* Exercise passage
Over his decades-long career as a late-night comedy TV writer, Joe Toplyn has crafted jokes for the likes of David Letterman and Jay Leno. He has instructed adult-level courses on comedy writing and taught hundreds of students how to script original comedy. And he has analyzed hundreds of jokes to understand their patterns and what makes them funny, and even wrote a book on the topic. So when generative AI came along, Toplyn wondered: Could he combine the linguistic skills of large language models, or LLMs, with the lessons he taught his human students to make a joke-writing machine?
The result was a wisecracking AI tool named Witscript — a web app where, for $5.99 a month, users can feed in prompts such as news headlines and image descriptions and get back jokes, funny captions, and other forms of clever wordplay.
Last year, Toplyn and Witscript competed in a laugh off. The two spent three days writing jokes based on eight evergreen news topics. Toplyn picked his best jokes — and selected Witscript’s best material as well — then comedian Mike Perkins delivered the lines to live audiences in North Hollywood. Half the jokes in each set were written by Toplyn, the other half by Witscript.
Together with Ori Amir, a stand-up comic and neuroscientist at Pomona College in California, Toplyn recorded the performances and measured the length and loudness of the laughter each joke elicited. Toplyn and Amir found that, by those measures, the AI and human-written jokes were equally funny, a result they presented in January at the 1st Workshop on Computational Humor.
Until recently, jokes were thought to be beyond the reach of AI. They were considered so complex, that it was thought an AI model would need to have “all the thinking ability of a typical human” to recognize or produce them, Toplyn said. That’s no longer true.
With advances in LLMs, and tools like Witscript that build on those LLMs, laughter is no longer seen as a final frontier. Although humor includes a spectrum of expression far beyond words alone — a strategic silence or well-timed eyebrow raise can elicit laughs just as well as words — “it turns out that generating at least some kinds of humor is easier for AI than driving a car safely,” Amir said.
Jokes were considered so complex, that it was thought an AI model would need to have “all the thinking ability of a typical human” to recognize or produce them.

* Dataset excerpts

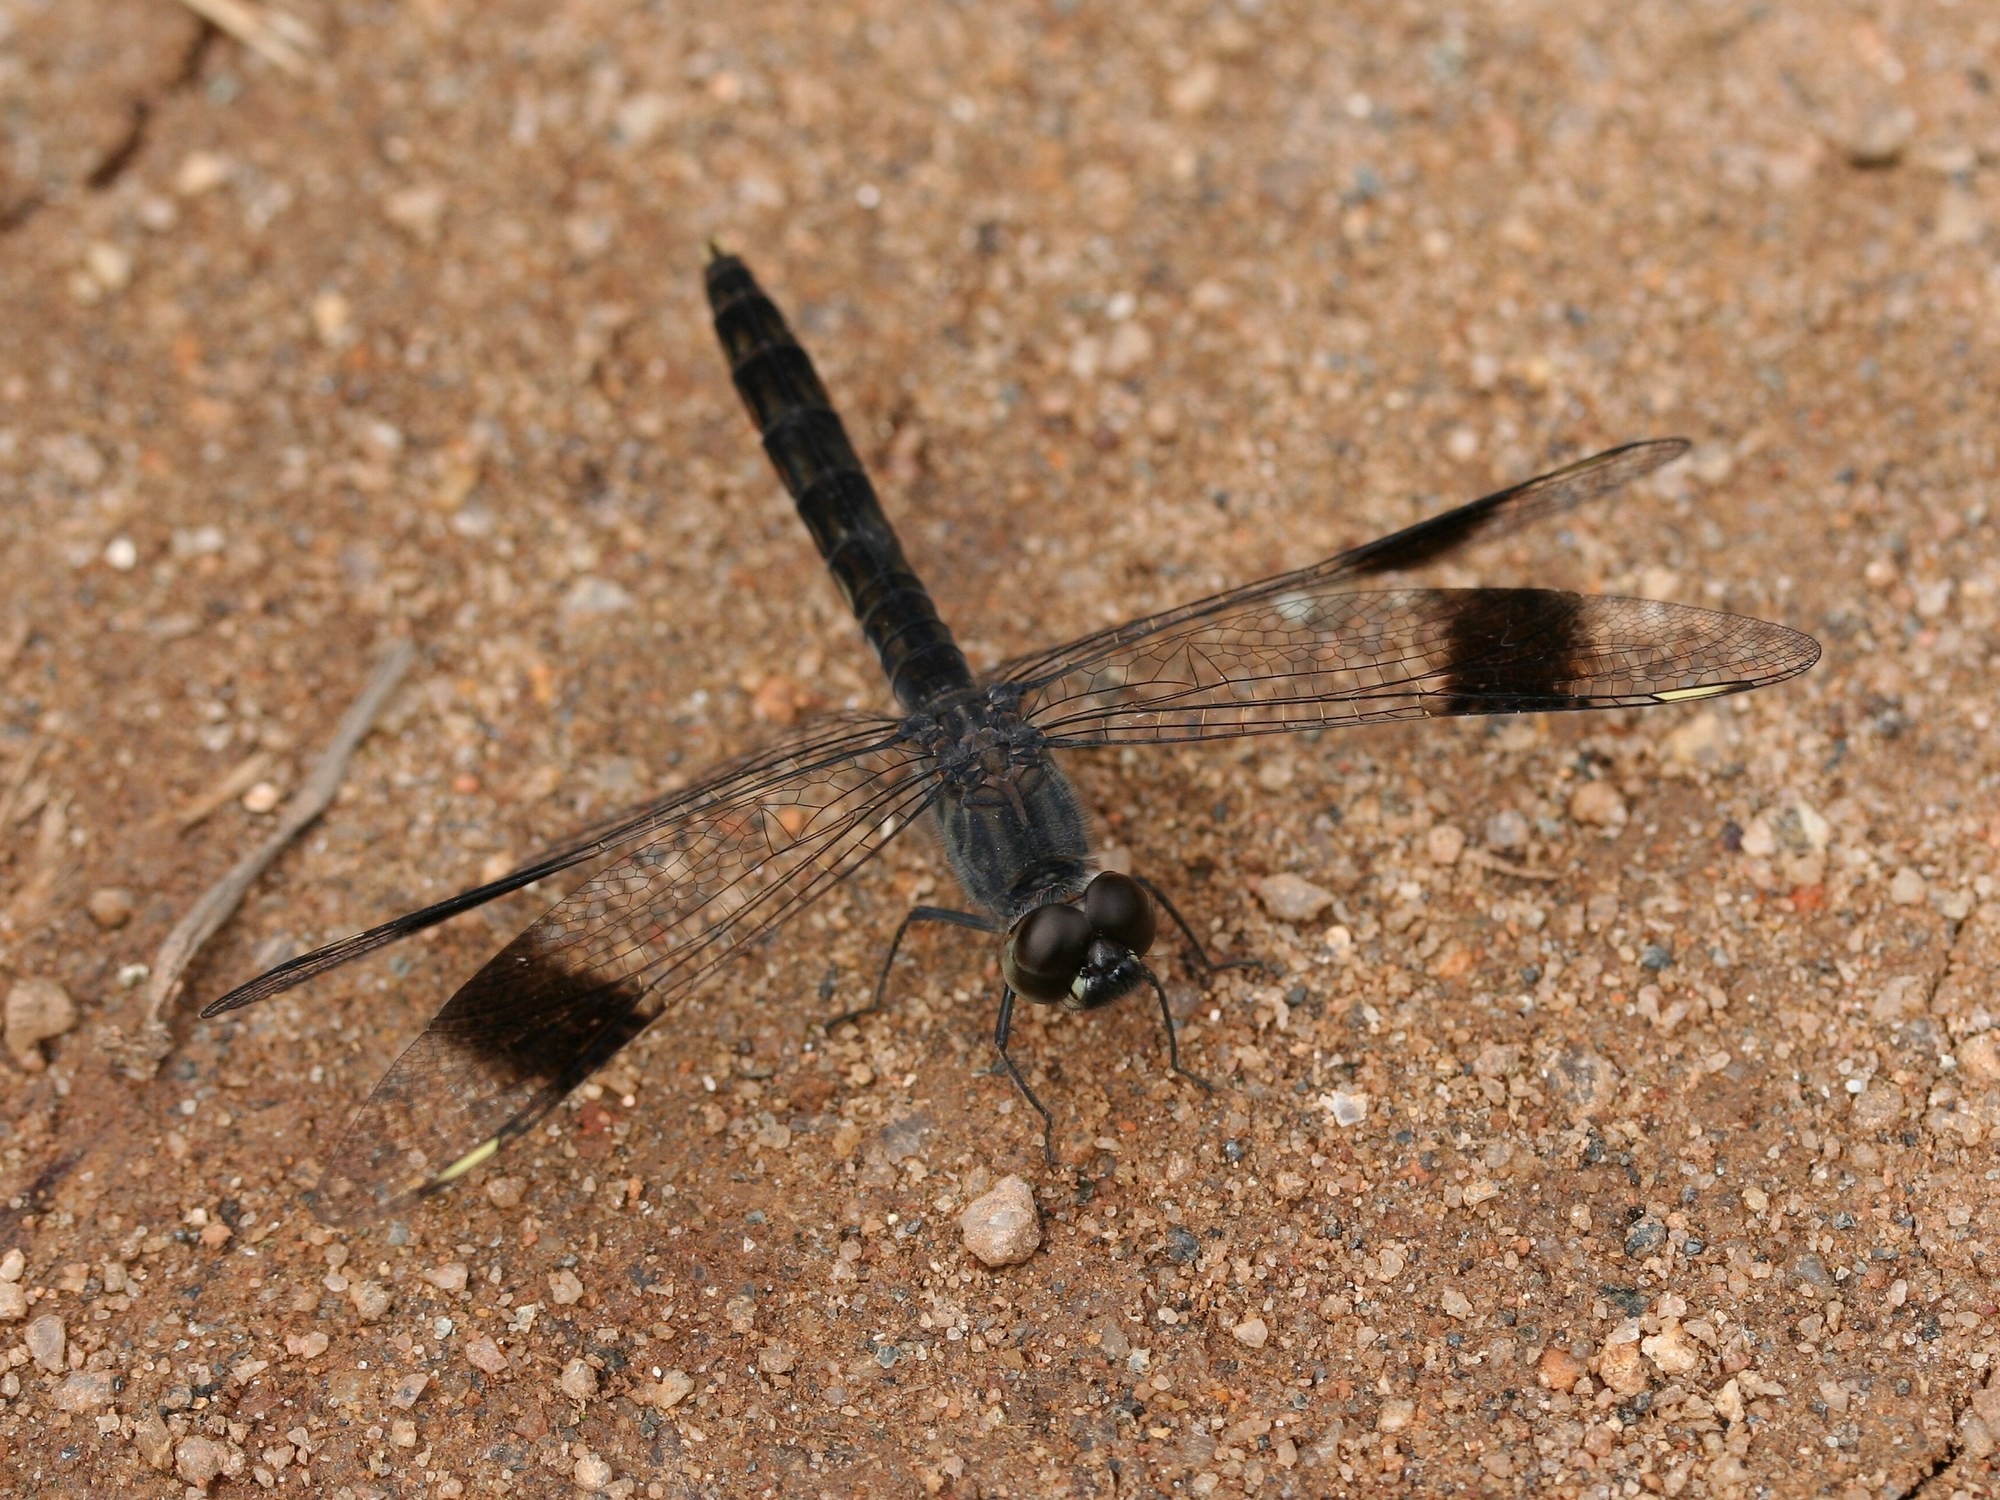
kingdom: Animalia
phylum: Arthropoda
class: Insecta
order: Odonata
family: Libellulidae
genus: Brachythemis
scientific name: Brachythemis leucosticta
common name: Banded groundling
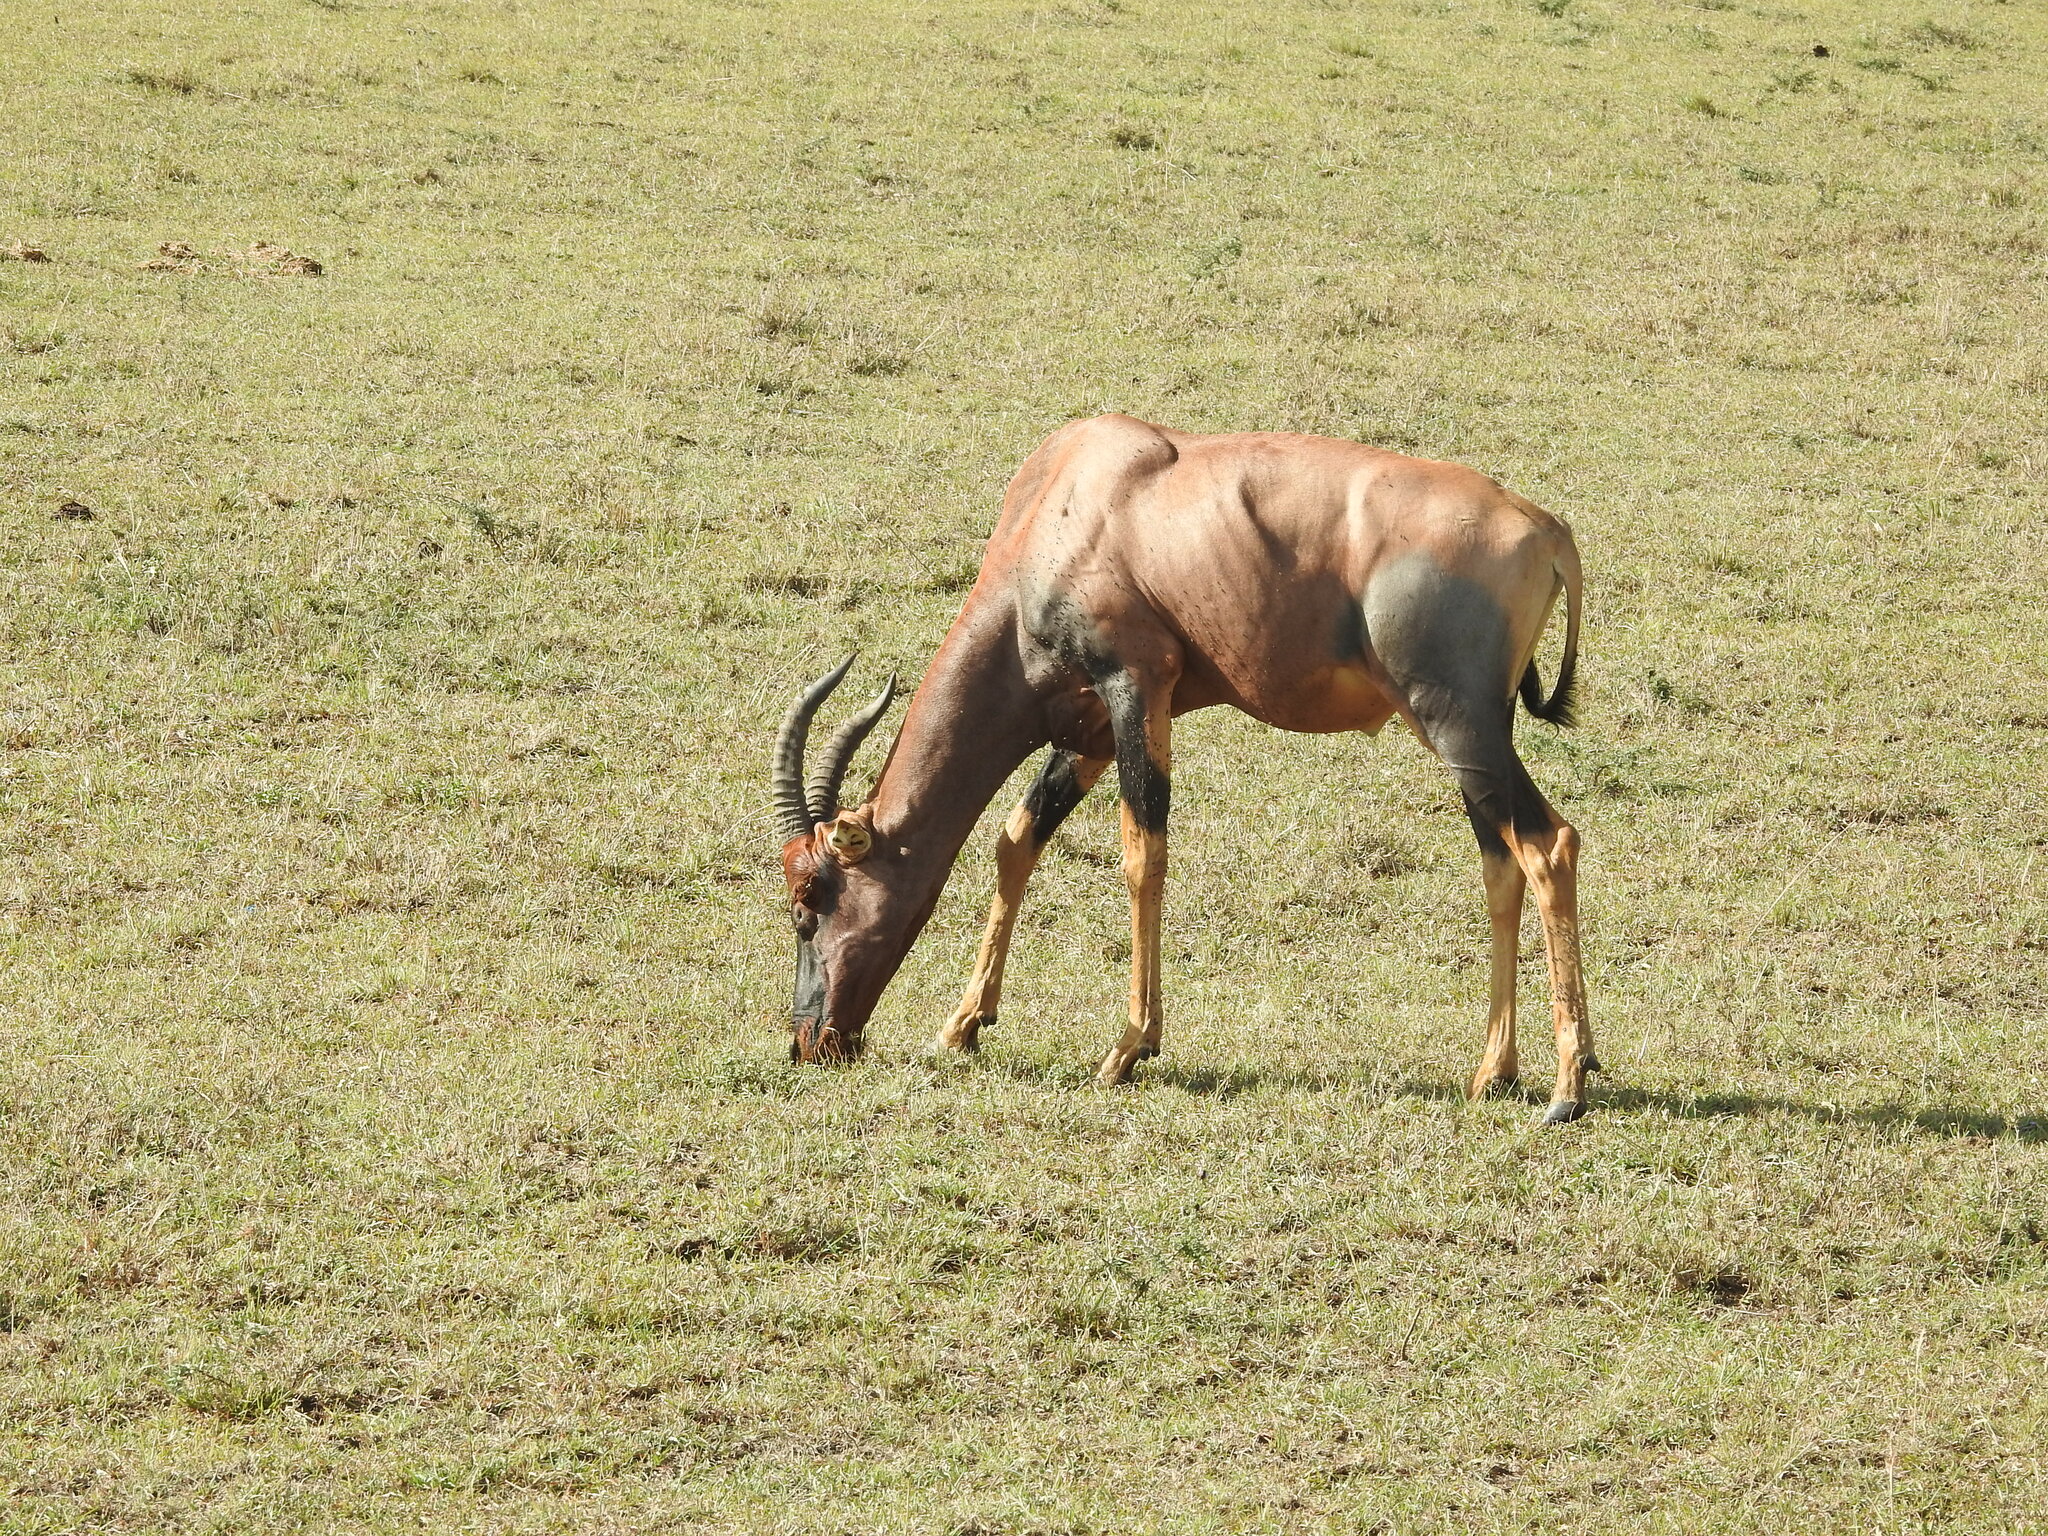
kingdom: Animalia
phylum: Chordata
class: Mammalia
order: Artiodactyla
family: Bovidae
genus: Damaliscus
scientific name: Damaliscus korrigum
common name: Topi
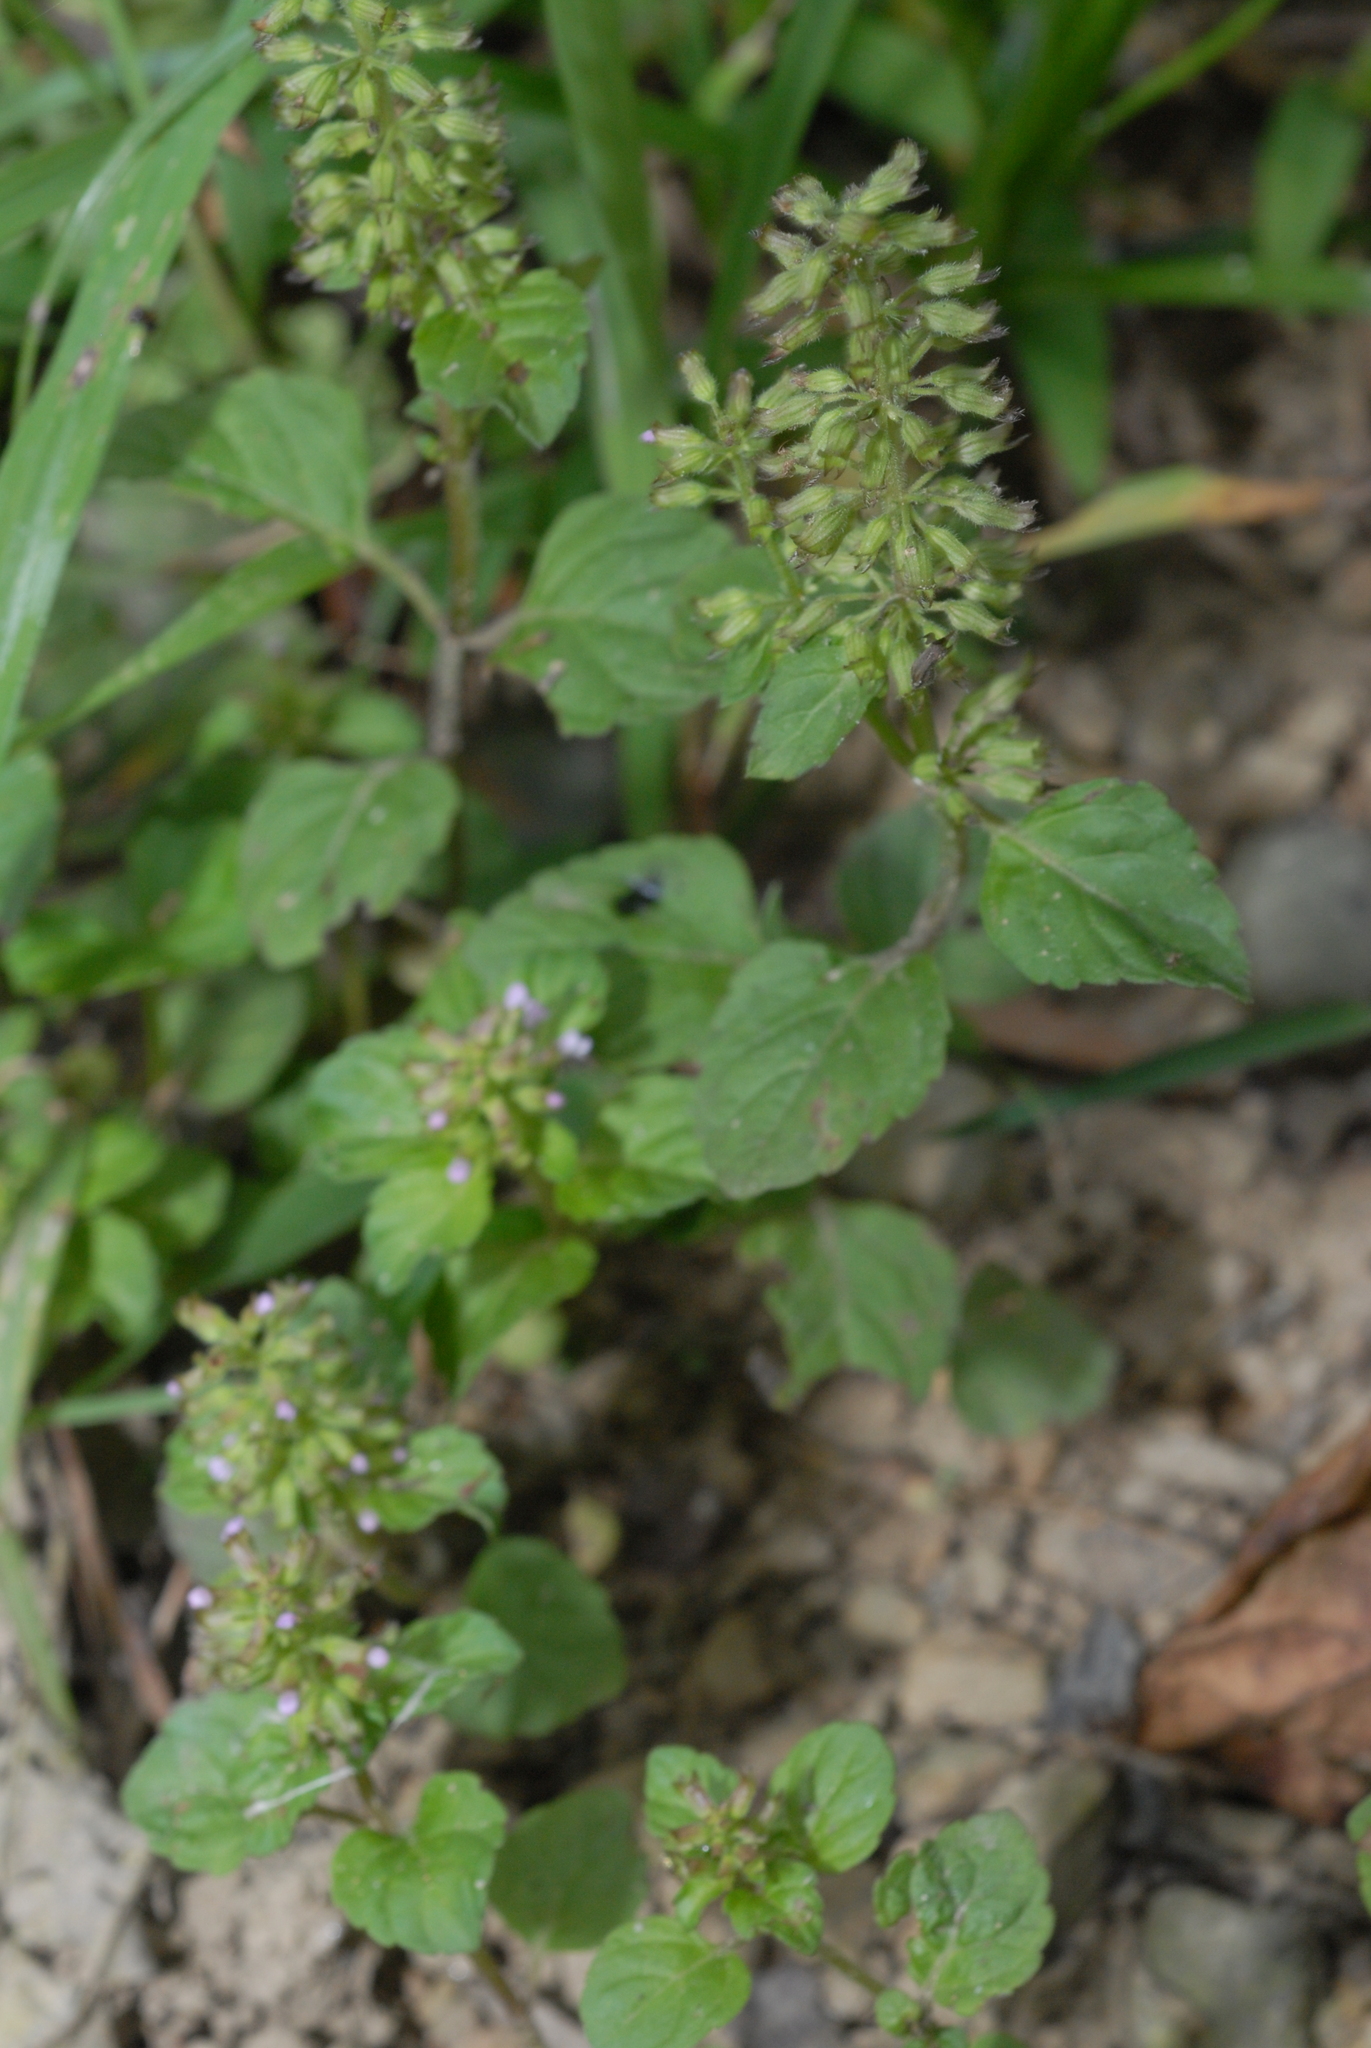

* Work order 1
In the passage about AI-written jokes, translate this sentence into Spanish: "The two spent three days writing jokes based on eight evergreen news topics."
* Work order 2
Please repeat everything in the passage about AI-written jokes from "Last year, Toplyn" down to "on Computational Humor.", word for word.
* Work order 3
Answer these questions from the passage about AI-written jokes:
(a) How much does Witscript cost per month?
(b) Where did Mike Perkins deliver the jokes to live audiences?
(c) At what event did Toplyn and Amir present their result?

* Answer box 1
Los dos pasaron tres días escribiendo chistes basados en ocho temas de actualidad atemporales.

* Answer box 2
Last year, Toplyn and Witscript competed in a laugh off. The two spent three days writing jokes based on eight evergreen news topics. Toplyn picked his best jokes — and selected Witscript’s best material as well — then comedian Mike Perkins delivered the lines to live audiences in North Hollywood. Half the jokes in each set were written by Toplyn, the other half by Witscript.
Together with Ori Amir, a stand-up comic and neuroscientist at Pomona College in California, Toplyn recorded the performances and measured the length and loudness of the laughter each joke elicited. Toplyn and Amir found that, by those measures, the AI and human-written jokes were equally funny, a result they presented in January at the 1st Workshop on Computational Humor.

* Answer box 3
(a) $5.99 a month.
(b) In North Hollywood.
(c) At the 1st Workshop on Computational Humor, in January.